■ **Task objective**
Can you rewrite the text lines of all the records below as a numbered list, skipping blank lines and leaving out the pictures?

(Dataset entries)
····················
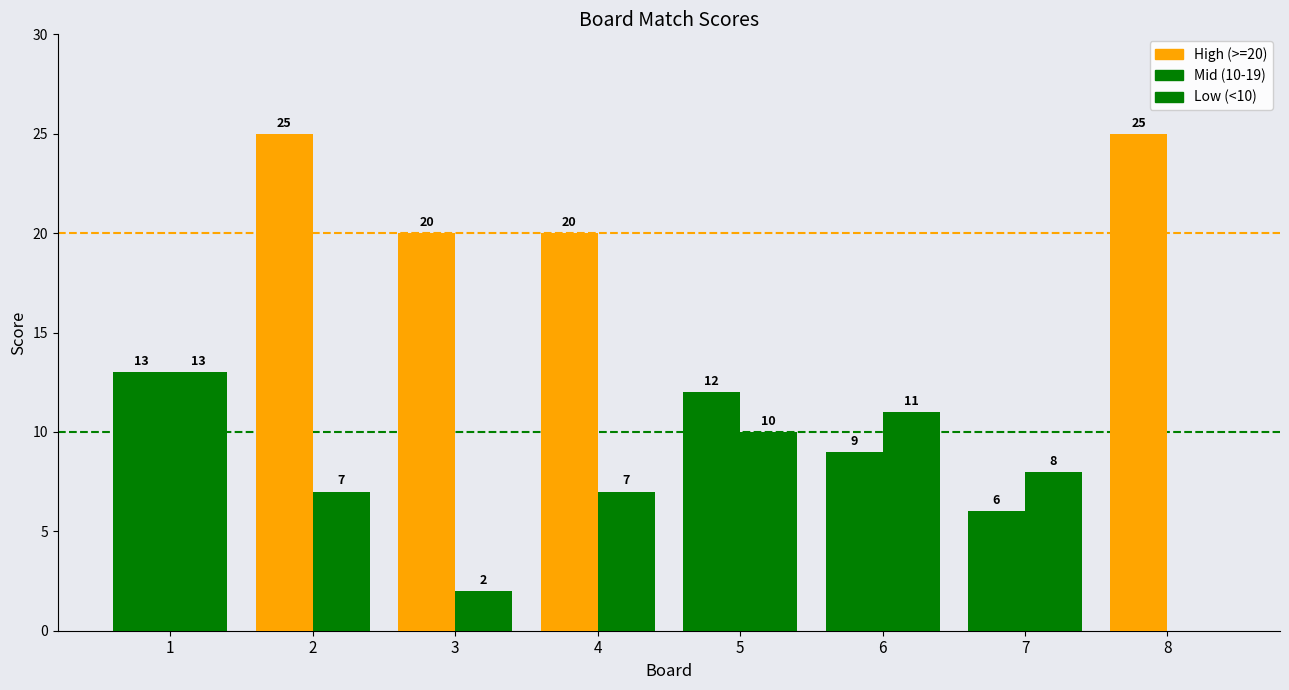

Are the bars grouped side by side (vs. stacked)?

Yes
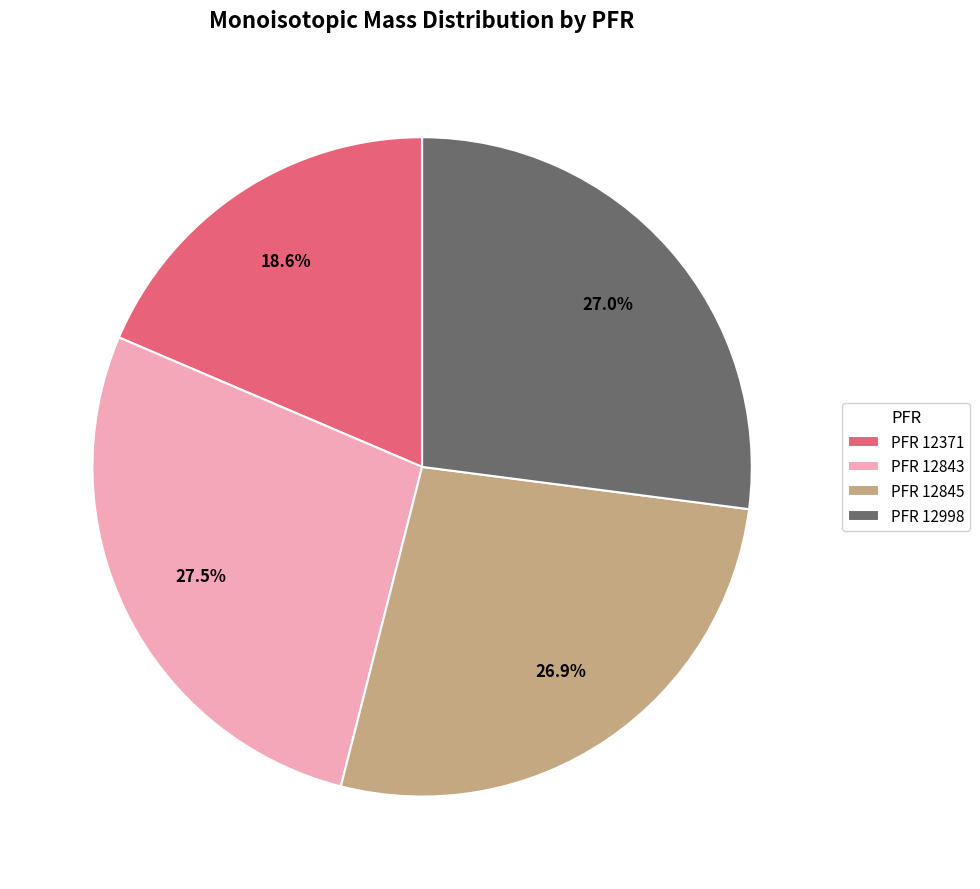

Count the number of slices in the pie.

4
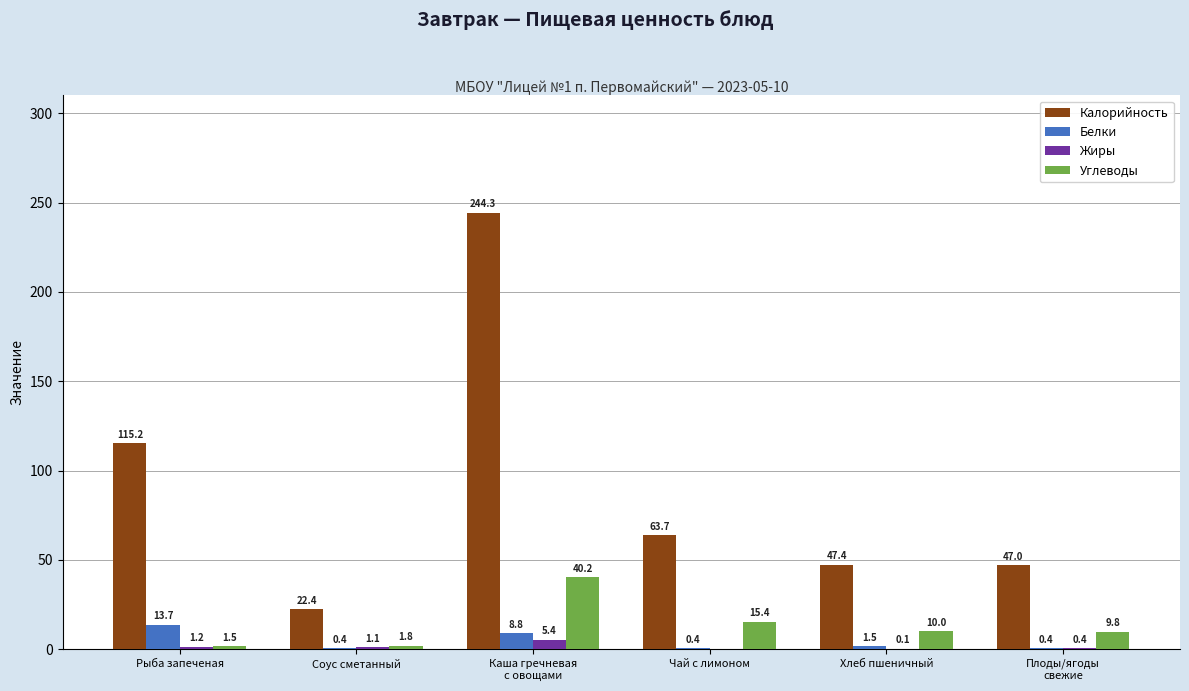

What is the sum of the Калорийность values at Хлеб пшеничный and Чай с лимоном?

111.1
····················
■ **Task solution**
1. Are the bars grouped side by side (vs. stacked)?
2. Yes
3. Count the number of slices in the pie.
4. 4
5. What is the sum of the Калорийность values at Хлеб пшеничный and Чай с лимоном?
6. 111.1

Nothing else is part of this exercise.